I decided it might be better to start from scratch

After enough rounds of this, the pattern became clear. The same failure kept resurfacing in different forms no matter what I changed on my end. The script itself was a Windows batch file, and Claude explained that batch files are bad at catching their own errors. A step can fail and the script has no reliable built-in way to notice, unless every single check is written by hand, which is easy to get wrong.

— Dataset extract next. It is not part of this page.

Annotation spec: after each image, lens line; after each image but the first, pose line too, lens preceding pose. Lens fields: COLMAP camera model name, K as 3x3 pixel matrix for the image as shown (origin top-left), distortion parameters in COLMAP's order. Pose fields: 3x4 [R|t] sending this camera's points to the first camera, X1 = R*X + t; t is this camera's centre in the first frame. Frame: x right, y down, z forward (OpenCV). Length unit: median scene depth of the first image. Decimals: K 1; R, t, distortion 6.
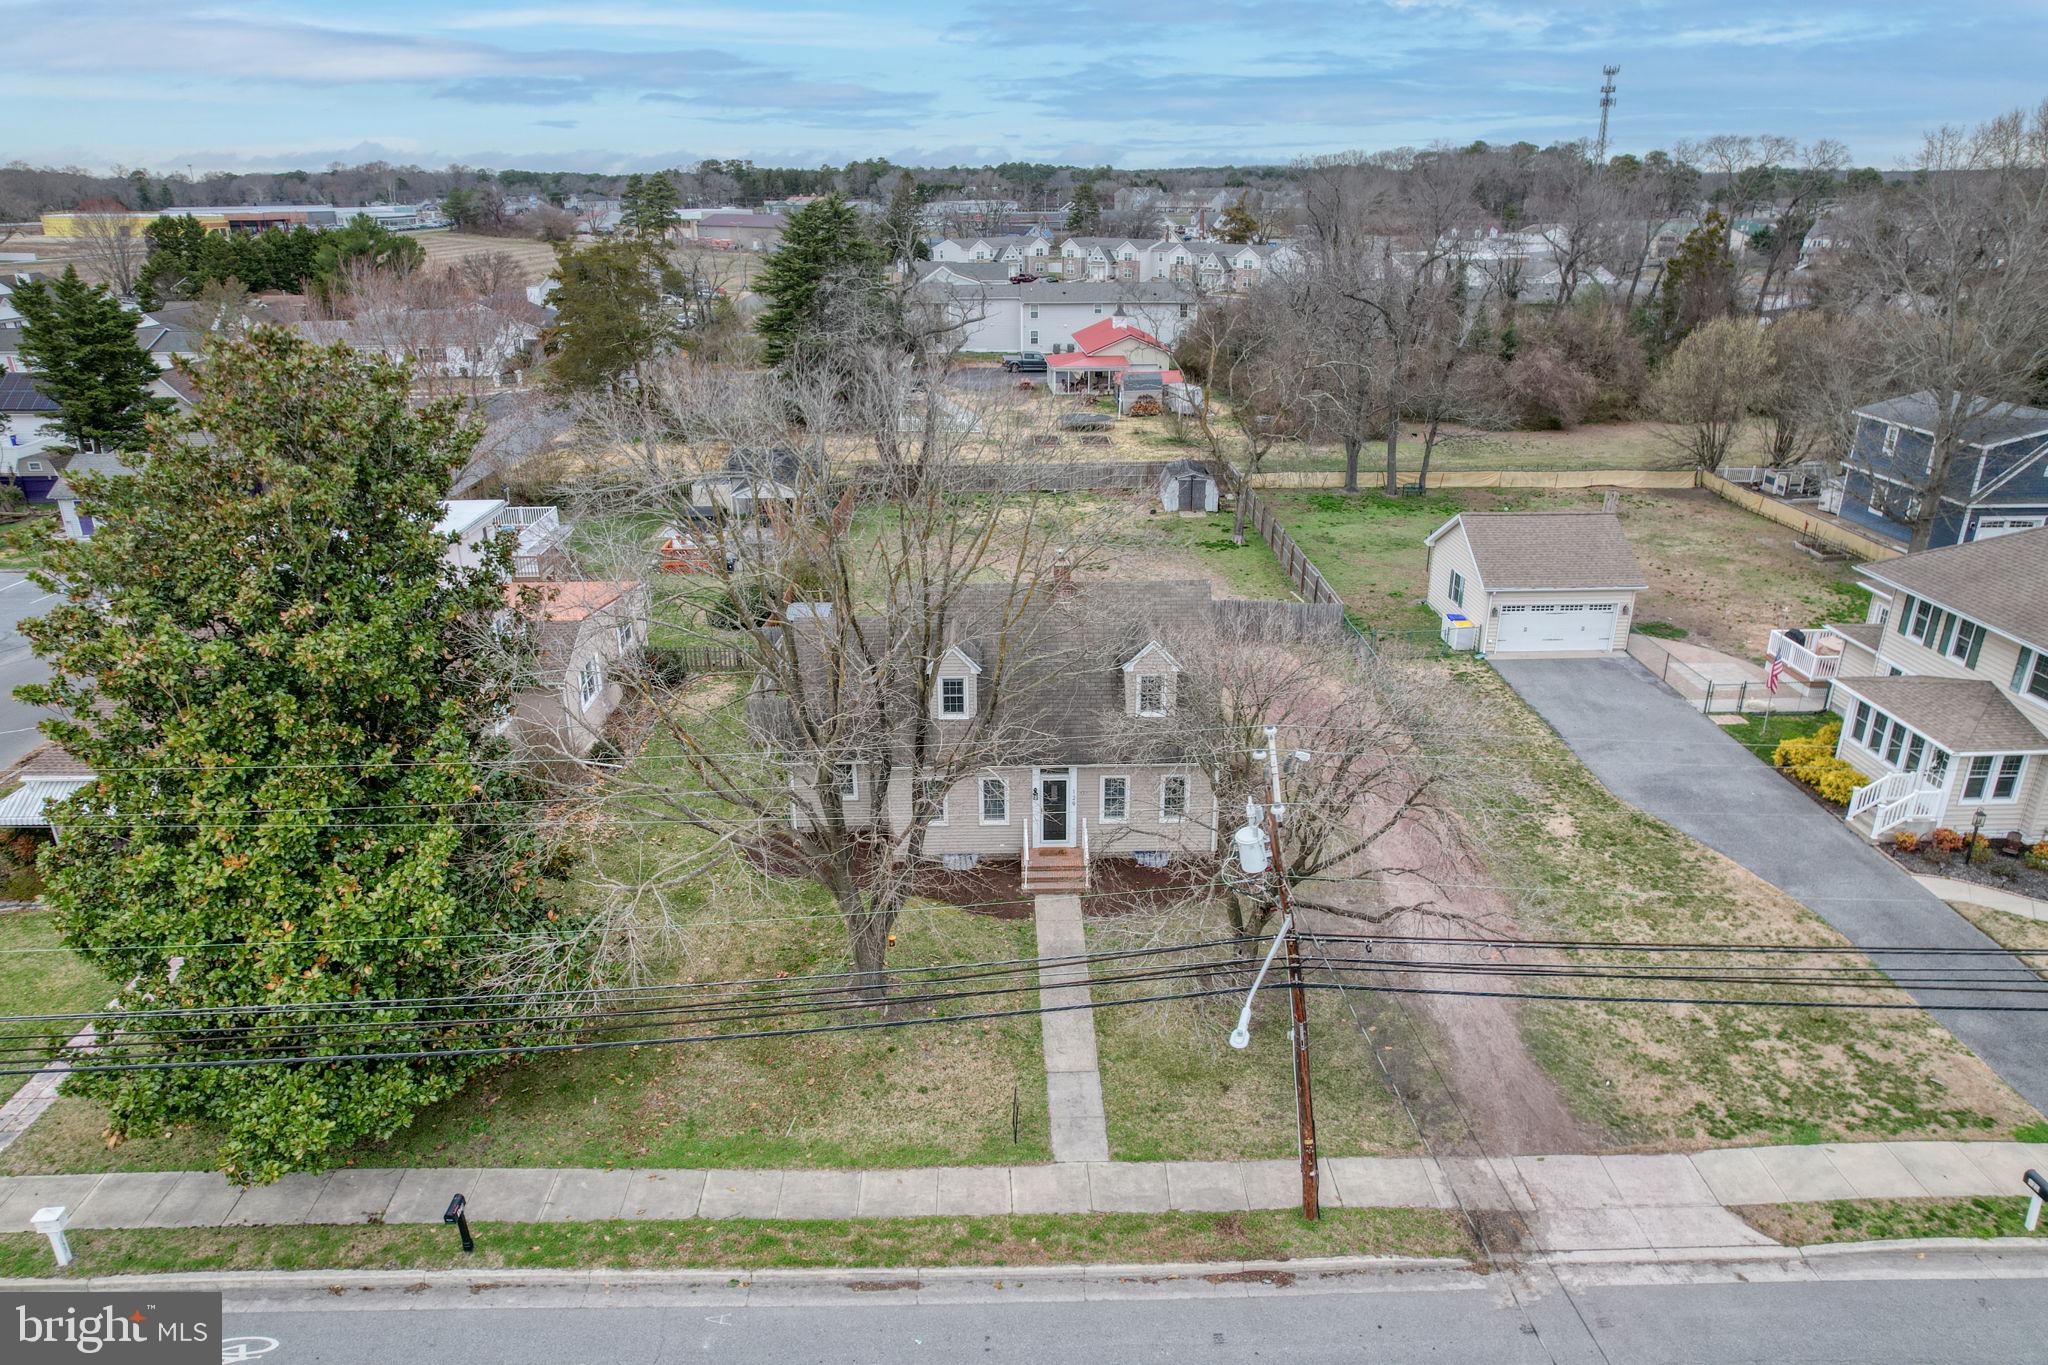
lens RADIAL K [[1049.9, 0, 1024.4], [0, 1049.9, 669.6], [0, 0, 1]] dist [-0.081460, 0.039645]
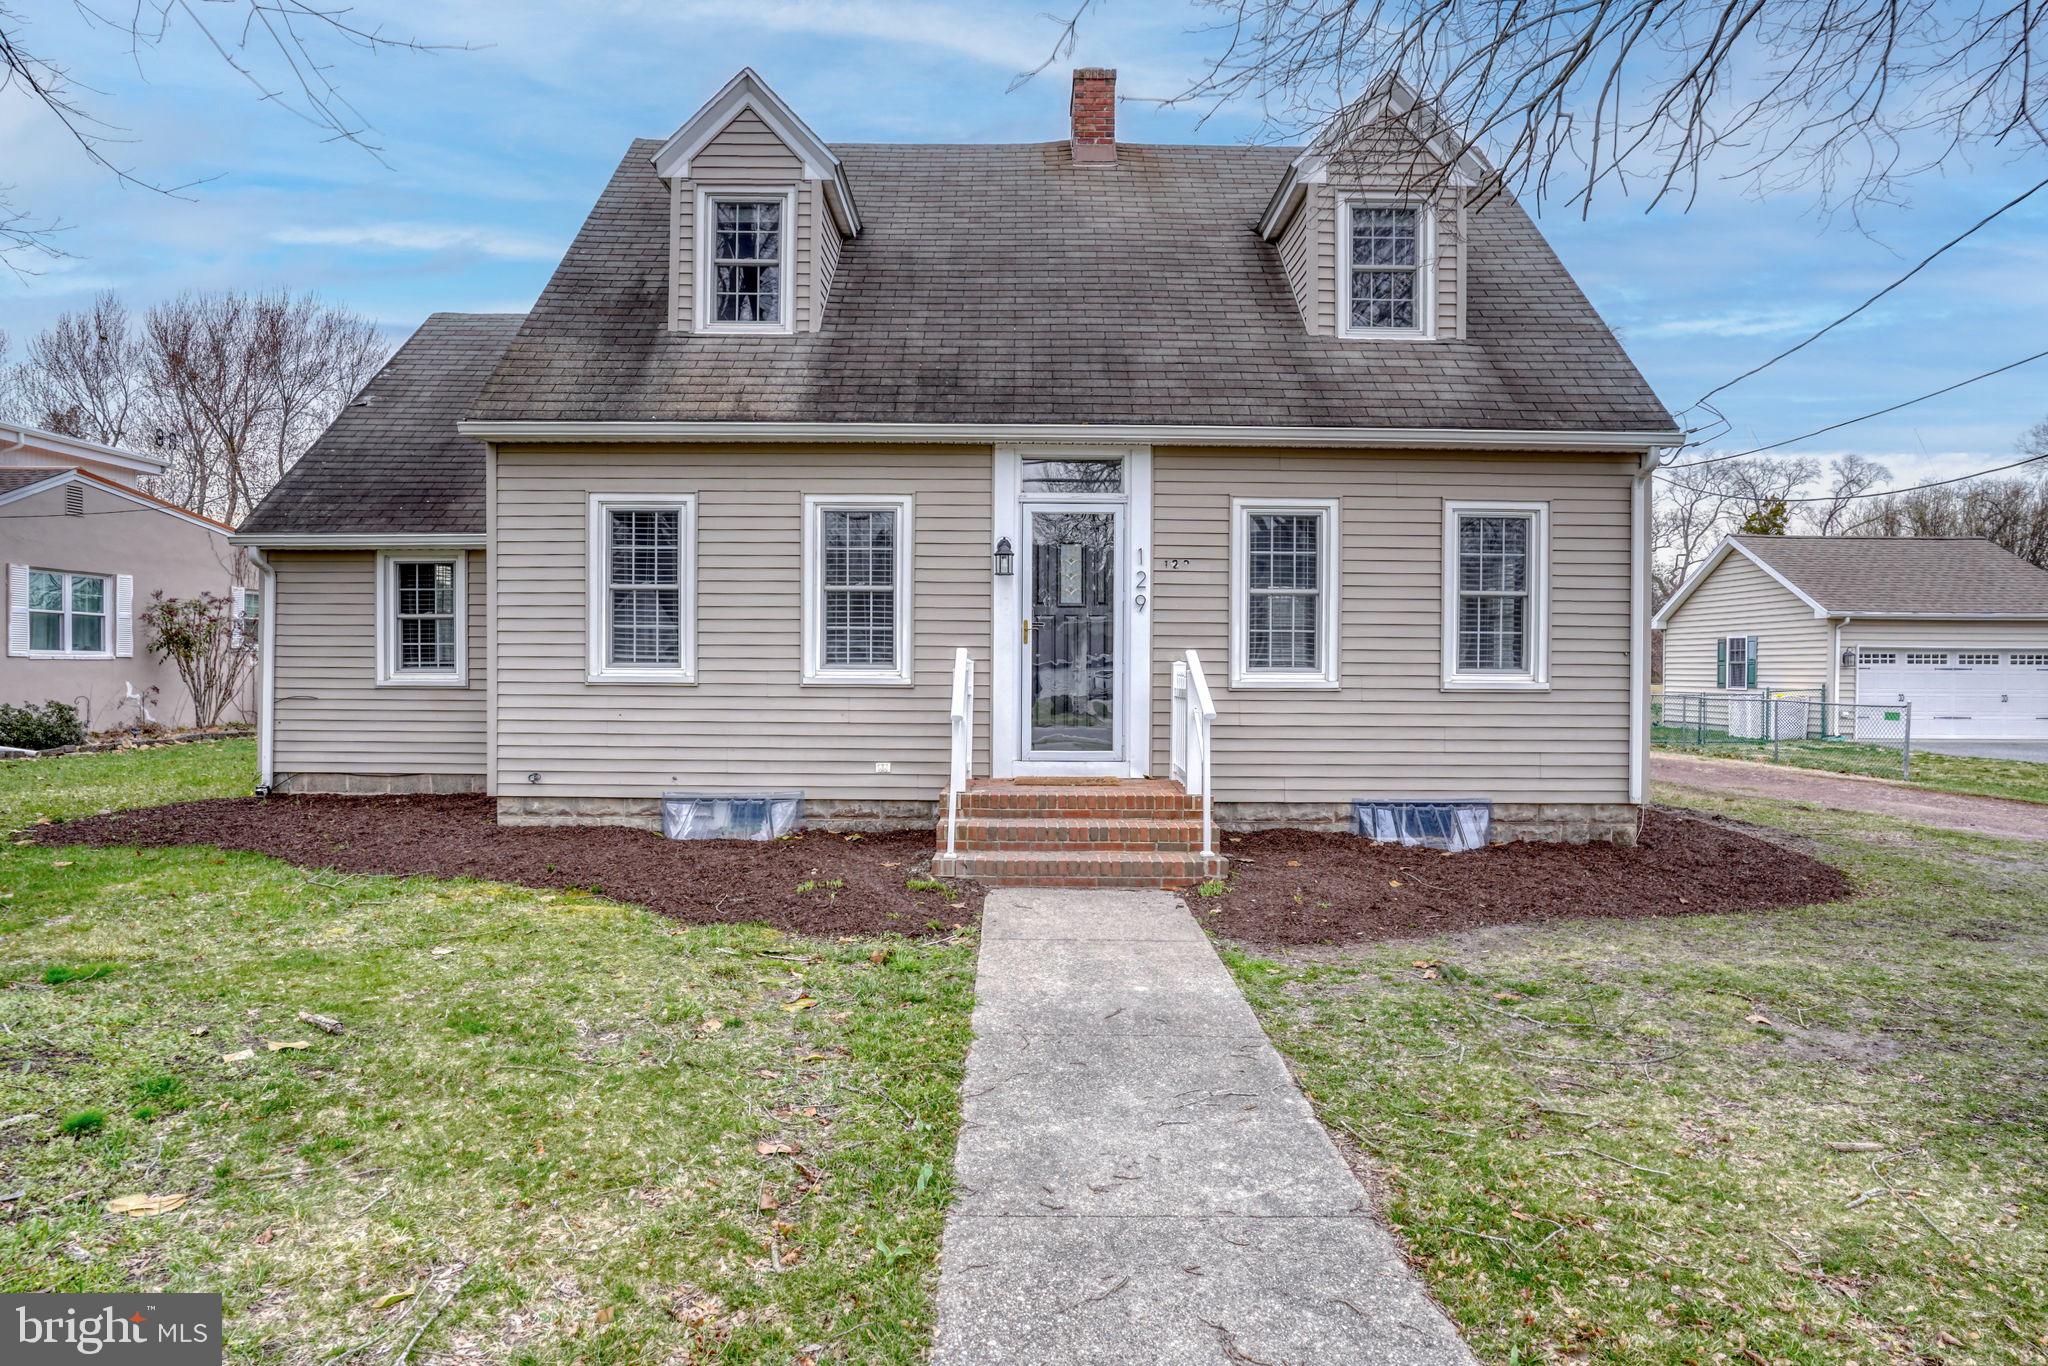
lens RADIAL K [[1049.9, 0, 1024.4], [0, 1049.9, 670.1], [0, 0, 1]] dist [-0.081460, 0.039645]
pose [[0.999816, 0.017074, -0.008791, 0.018418], [-0.019116, 0.928564, -0.370681, 0.246823], [0.001834, 0.370780, 0.928719, 0.746702]]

So I suggested to Claude to start fresh from the beginning. It already knew what I wanted and knew the Linux version worked like a charm. It’s funny to watch the AI have an epiphany. Claude rewrote the entire installer using PowerShell instead. PowerShell catches errors properly on its own. I ran that new version on my laptop, and it’s what finally worked. Once it could actually detect when something went wrong, the remaining problems became things I could see and describe. That gave Claude a clear path to finishing the app.

Last touch: a blurry icon

With the installer working, the only thing left was cosmetic. The app’s icon looked blurry on my desktop and in the Start Menu. I mentioned it to Claude, who tracked it down to the icon file only containing one very small image, which meant Windows had to stretch it to fill a much bigger space on screen. I created a new multi-resolution .ico file and handed that over to Claude so it could include it in the installer.

What I learned

I can’t assume Claude just builds everything correctly. I should already know this given how much back and forth it took to get the Linux version working. For some reason, I figured that if the Linux version worked then it would make the appropriate changes to the Windows version and that would work automatically. It’s a good thing I still have a Windows machine to test this tool out. The next step is to try this on a Mac.